Millennials are an entirely different beast. They have different needs and expectations in the workplace. So instead of guessing what’s on their workplace wish list, we asked them.
Respect Their Time
Time and time again, the term flexibility keeps getting associated with millennials. In fact, a study by Viacom pointed out that 81% believe they should make their own hours at work.
Brandon Seymour from Beymour Consulting explains, “As a millennial, I put a high value on flexibility. I've never been a fan of the strict nine-to-five workday. Some days I come in early, some days I come in late, some days I leave early, and some days I leave late. Ultimately, productivity is all that matters. If I'm getting my work done and meeting — while hopefully exceeding — my employers' expectations, then in and out times shouldn't be so much of a concern, especially for salaried positions. I think that in and out times are necessary to establish structure in the workplace, and they should be adhered to within reason. But in my opinion, companies should offer more wiggle room for employees.”
Kat Haselkorn, New Media Manager at Go Fish Digital, says “I want bosses who respect my time and understand that I'm mature enough and responsible enough to get things done without anyone breathing down my neck.“
So give millennials some space.
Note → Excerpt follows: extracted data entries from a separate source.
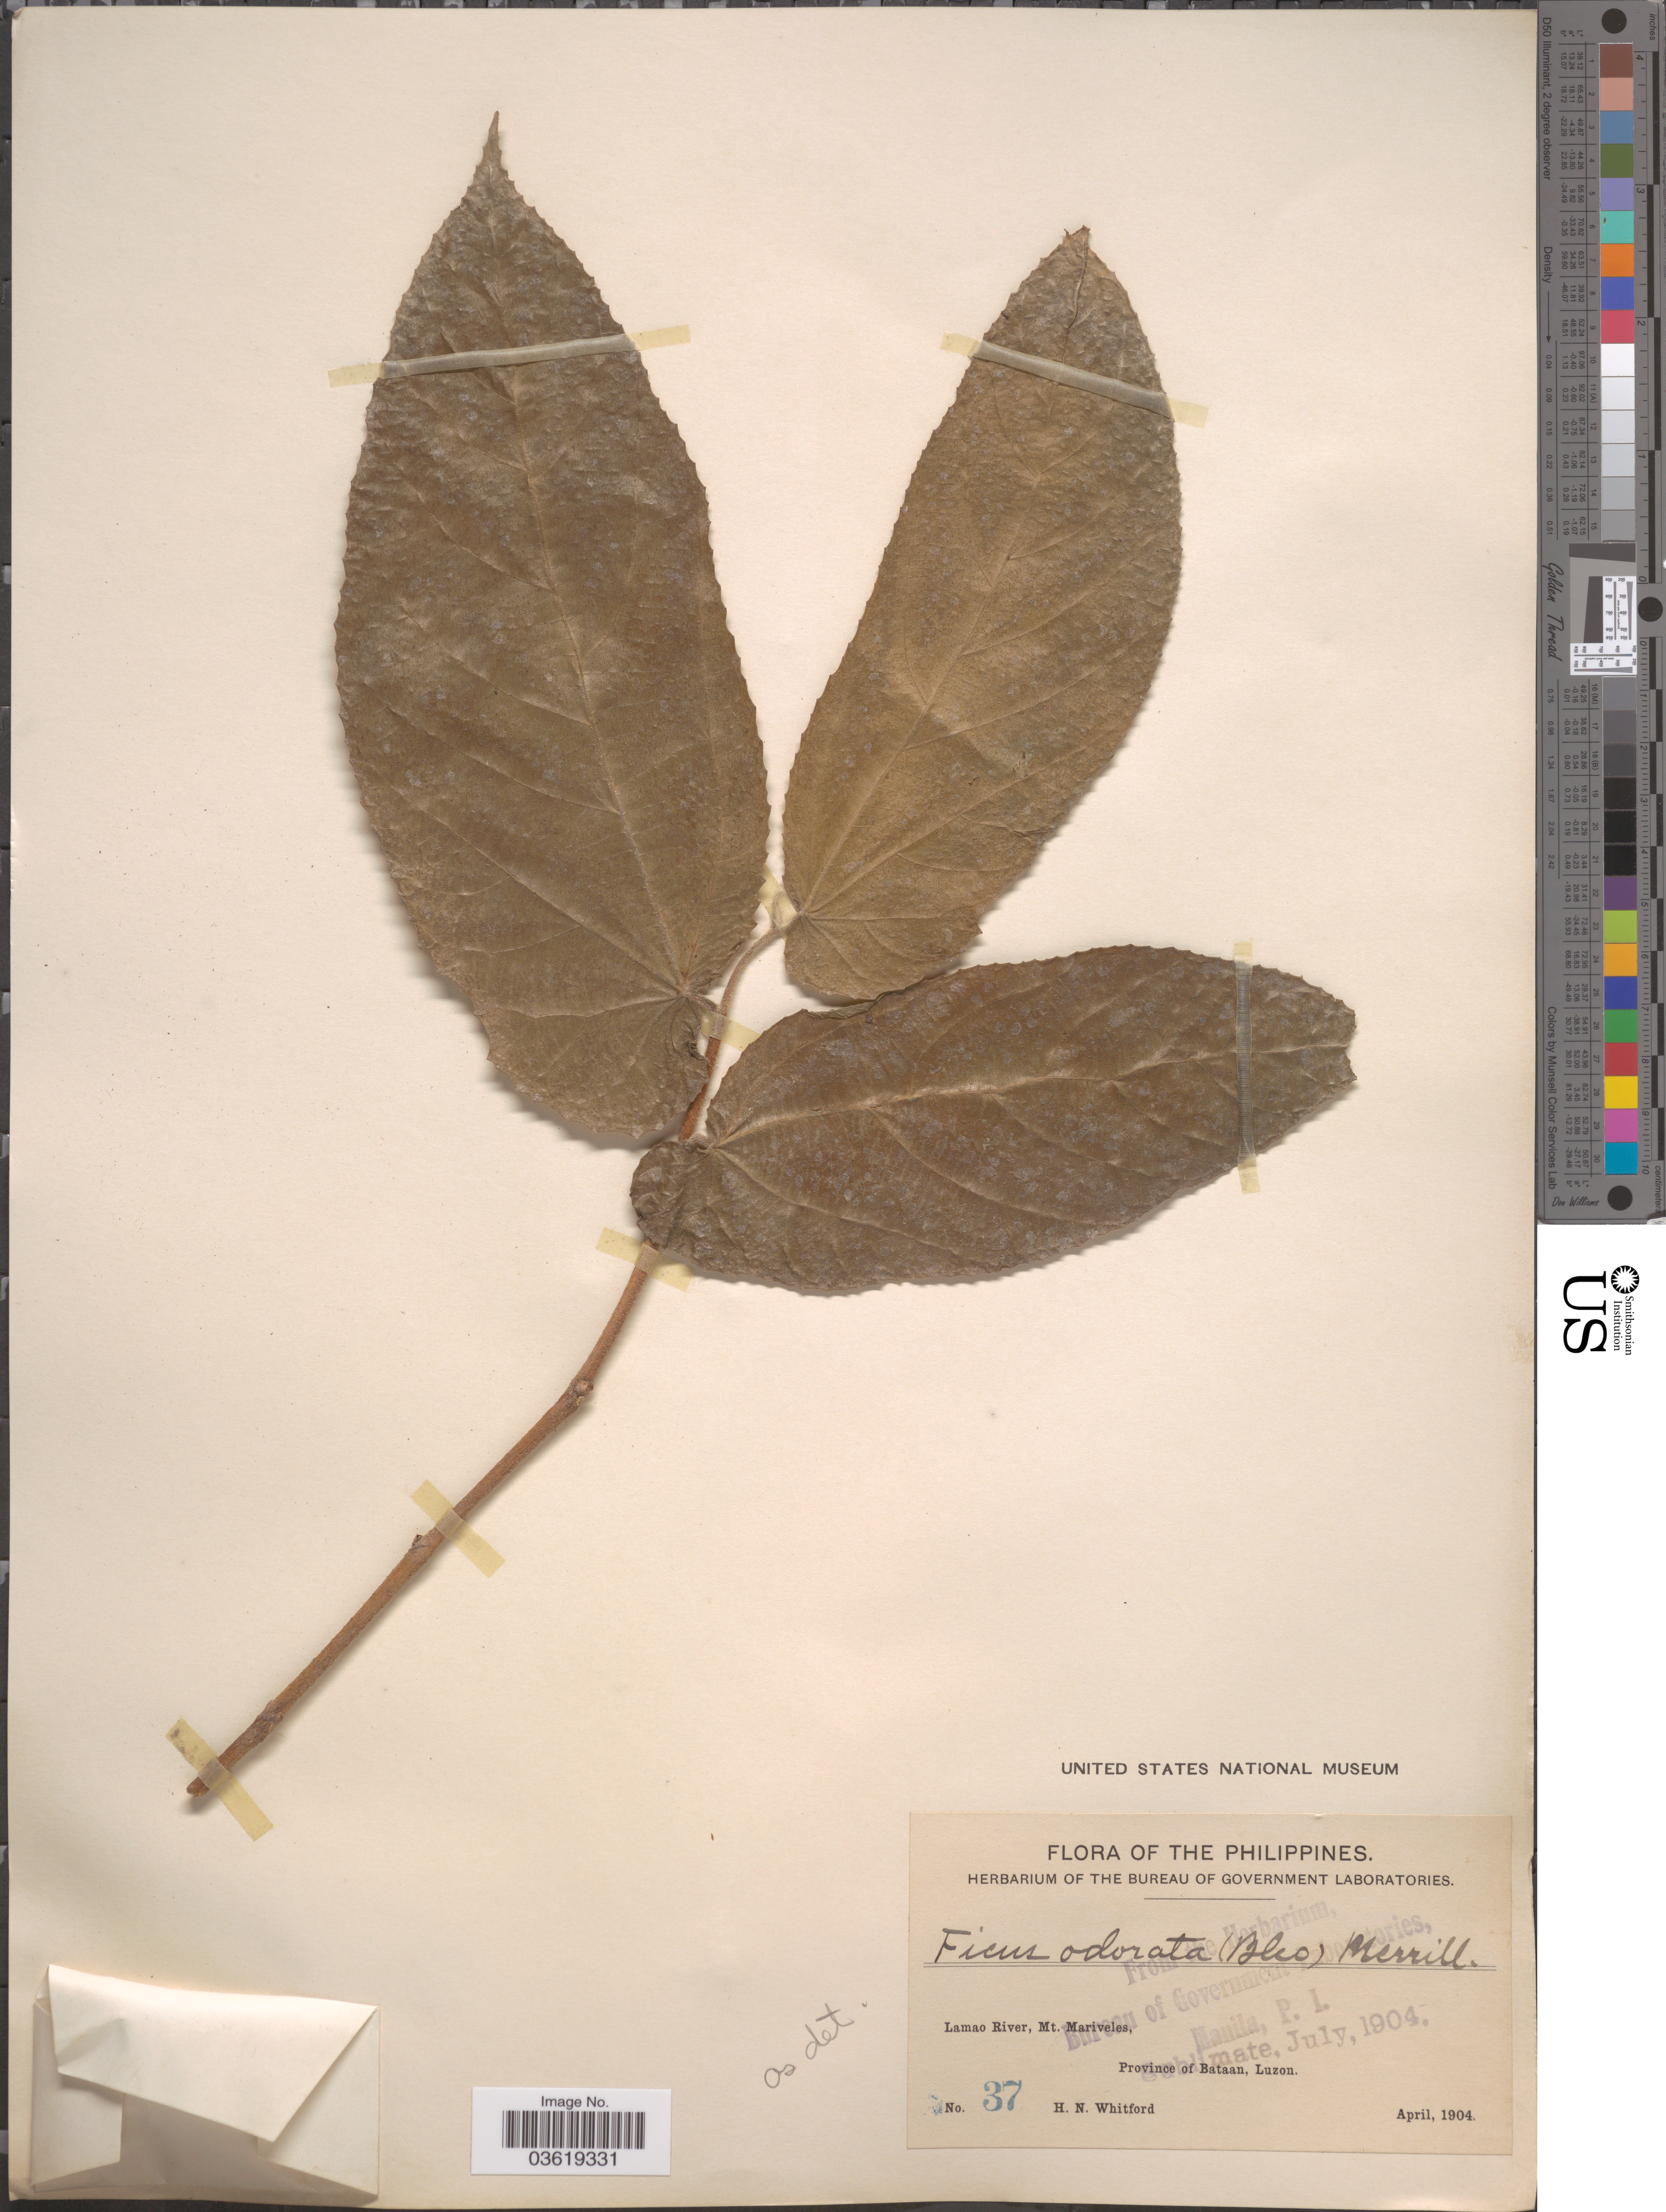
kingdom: Plantae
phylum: Tracheophyta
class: Magnoliopsida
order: Rosales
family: Moraceae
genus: Ficus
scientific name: Ficus odorata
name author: (Blanco) Merr.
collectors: H. N. Whitford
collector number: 37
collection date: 1904-04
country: Philippines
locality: Lamao River, Mt. Mariveles, Province of Bataan, Luzon.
They might be young, but they’re an ambitious group, and they’ll get the job done.
John Jersin, CEO and Founder of Connectifier, believes that there’s a blurred line between professional and private life for this generation. “I am a millennial and I employ over a dozen other millennials, but I've worked with plenty of people in older generations now and before. There's no hard line between age groups, but the trend seems to be that more millennials expect a dynamic work environment where changes are made swiftly, but the people making changes are open to feedback from the team.
“Whereas some older coworkers at previous companies drew a firmer line between their professional and social lives, millennials more often take their work home by default and, perhaps more strikingly, take their social lives to work. That is to say, people don't just expect to make friends at work; they expect social activities to take place at work. Whether it's offsite events, team lunches, or happy hours in the office, the workplace isn't just for work anymore. Younger people really expect to have fun in the office and to be on call at home. Overall, this seems to bring about a better sense of balance; humans work better when they are constantly engaged both professionally and socially as opposed to segregating their fulfillment of different needs into separate time slots.“
Another great difference between this generation and those previous is that there are certain expectations for communication styles.
Marketing Technologist at SEOcial Orun Bhuiyan tell us, “I'd rather be told all the details up front than receive fragmented communication.”
Jan Kreuzer, Marketing Director at Vanaia, says, “As a millennial, I want leaders at my workplace to understand that things have dramatically changed since they were rookies. That means admitting to oneself that the decades of experiences do not necessarily equal better understanding of the current state of our exponentially developing world. Now this is where we, the millennials, come in as the natives to this environment. A good leader will recognize their flaws and realize that without the millennials, the business will eventually become irrelevant. To tap into the value of millennials, a good leader will have to have a professional but laid-back managerial approach, a clear but nonauthoritarian communicational style, friendly and supportive relations, and, honestly, nerves of steel.“
There’s no avoiding millennials in the workplace. Sure, they have expectations that you’re not used to, but in the end, these expectations can actually improve the work environment. Flexibility, work-life balance, clear communication — who doesn’t want that?